## Directions
A faithful copy of each entry below is expected, with the images removed.

================

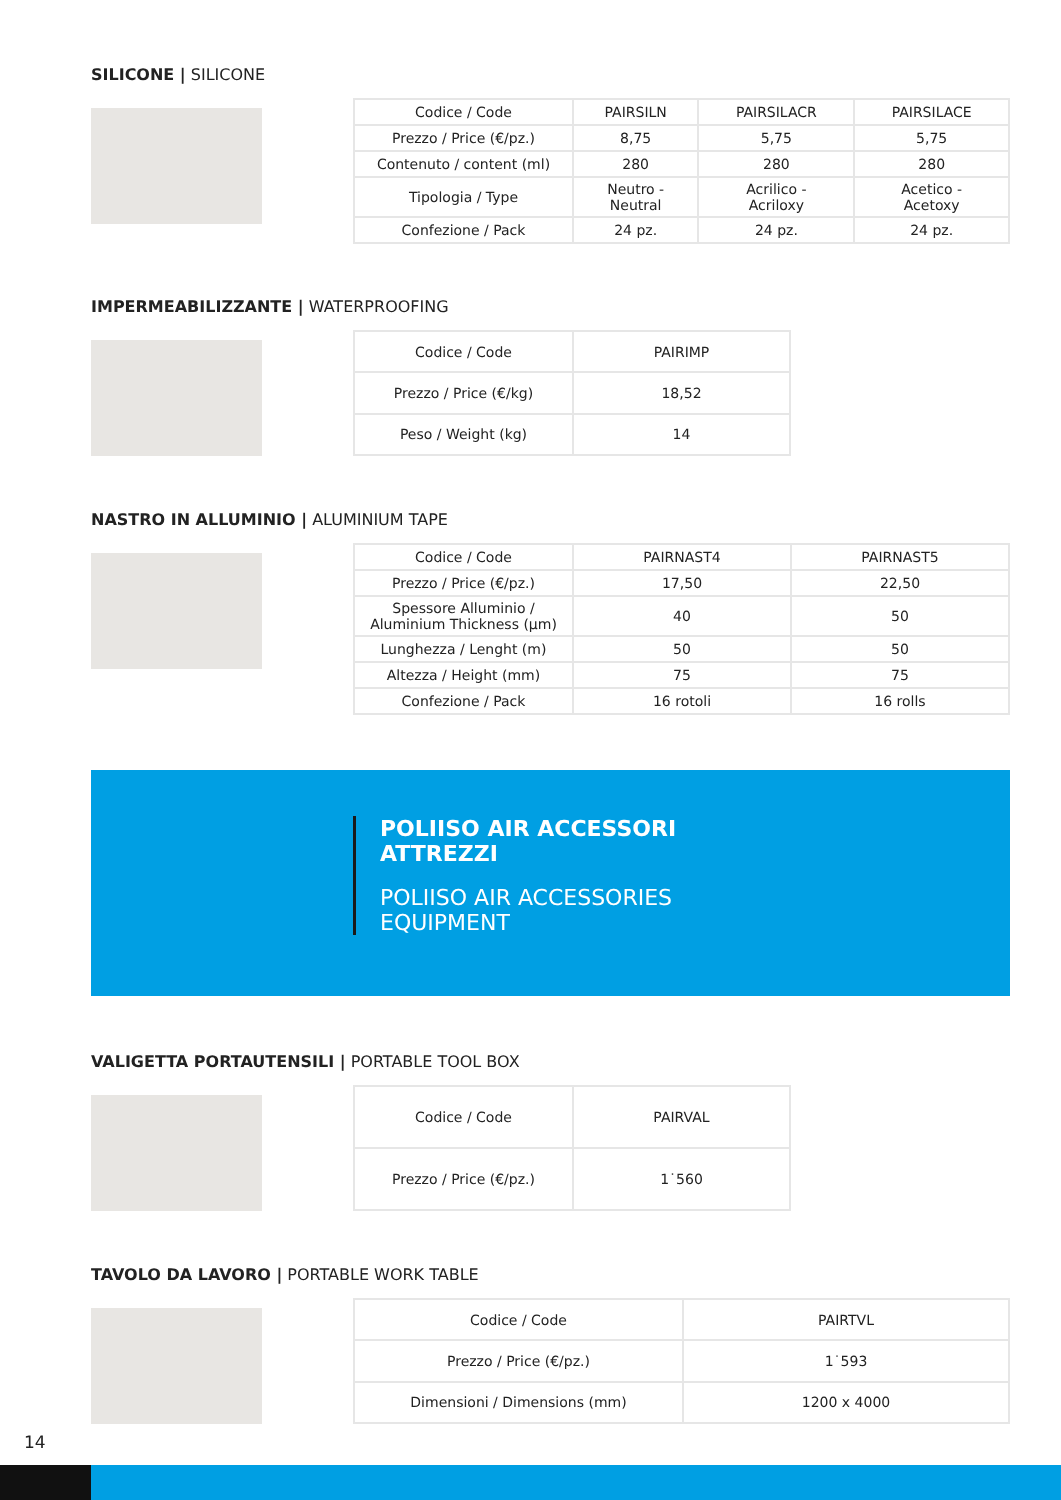SILICONE | SILICONE
| Codice / Code | PAIRSILN | PAIRSILACR | PAIRSILACE |
| Prezzo / Price (€/pz.) | 8,75 | 5,75 | 5,75 |
| Contenuto / content (ml) | 280 | 280 | 280 |
| Tipologia / Type | Neutro - Neutral | Acrilico - Acriloxy | Acetico - Acetoxy |
| Confezione / Pack | 24 pz. | 24 pz. | 24 pz. |
IMPERMEABILIZZANTE | WATERPROOFING
| Codice / Code | PAIRIMP |
| Prezzo / Price (€/kg) | 18,52 |
| Peso / Weight (kg) | 14 |
NASTRO IN ALLUMINIO | ALUMINIUM TAPE
| Codice / Code | PAIRNAST4 | PAIRNAST5 |
| Prezzo / Price (€/pz.) | 17,50 | 22,50 |
| Spessore Alluminio / Aluminium Thickness (µm) | 40 | 50 |
| Lunghezza / Lenght (m) | 50 | 50 |
| Altezza / Height (mm) | 75 | 75 |
| Confezione / Pack | 16 rotoli | 16 rolls |
POLIISO AIR ACCESSORI
ATTREZZI
POLIISO AIR ACCESSORIES
EQUIPMENT
VALIGETTA PORTAUTENSILI | PORTABLE TOOL BOX
| Codice / Code | PAIRVAL |
| Prezzo / Price (€/pz.) | 1˙560 |
TAVOLO DA LAVORO | PORTABLE WORK TABLE
| Codice / Code | PAIRTVL |
| Prezzo / Price (€/pz.) | 1˙593 |
| Dimensioni / Dimensions (mm) | 1200 x 4000 |
14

================

## Solution to the exercise
SILICONE | SILICONE
| Codice / Code | PAIRSILN | PAIRSILACR | PAIRSILACE |
| Prezzo / Price (€/pz.) | 8,75 | 5,75 | 5,75 |
| Contenuto / content (ml) | 280 | 280 | 280 |
| Tipologia / Type | Neutro - Neutral | Acrilico - Acriloxy | Acetico - Acetoxy |
| Confezione / Pack | 24 pz. | 24 pz. | 24 pz. |
IMPERMEABILIZZANTE | WATERPROOFING
| Codice / Code | PAIRIMP |
| Prezzo / Price (€/kg) | 18,52 |
| Peso / Weight (kg) | 14 |
NASTRO IN ALLUMINIO | ALUMINIUM TAPE
| Codice / Code | PAIRNAST4 | PAIRNAST5 |
| Prezzo / Price (€/pz.) | 17,50 | 22,50 |
| Spessore Alluminio / Aluminium Thickness (µm) | 40 | 50 |
| Lunghezza / Lenght (m) | 50 | 50 |
| Altezza / Height (mm) | 75 | 75 |
| Confezione / Pack | 16 rotoli | 16 rolls |
POLIISO AIR ACCESSORI
ATTREZZI
POLIISO AIR ACCESSORIES
EQUIPMENT
VALIGETTA PORTAUTENSILI | PORTABLE TOOL BOX
| Codice / Code | PAIRVAL |
| Prezzo / Price (€/pz.) | 1˙560 |
TAVOLO DA LAVORO | PORTABLE WORK TABLE
| Codice / Code | PAIRTVL |
| Prezzo / Price (€/pz.) | 1˙593 |
| Dimensioni / Dimensions (mm) | 1200 x 4000 |
14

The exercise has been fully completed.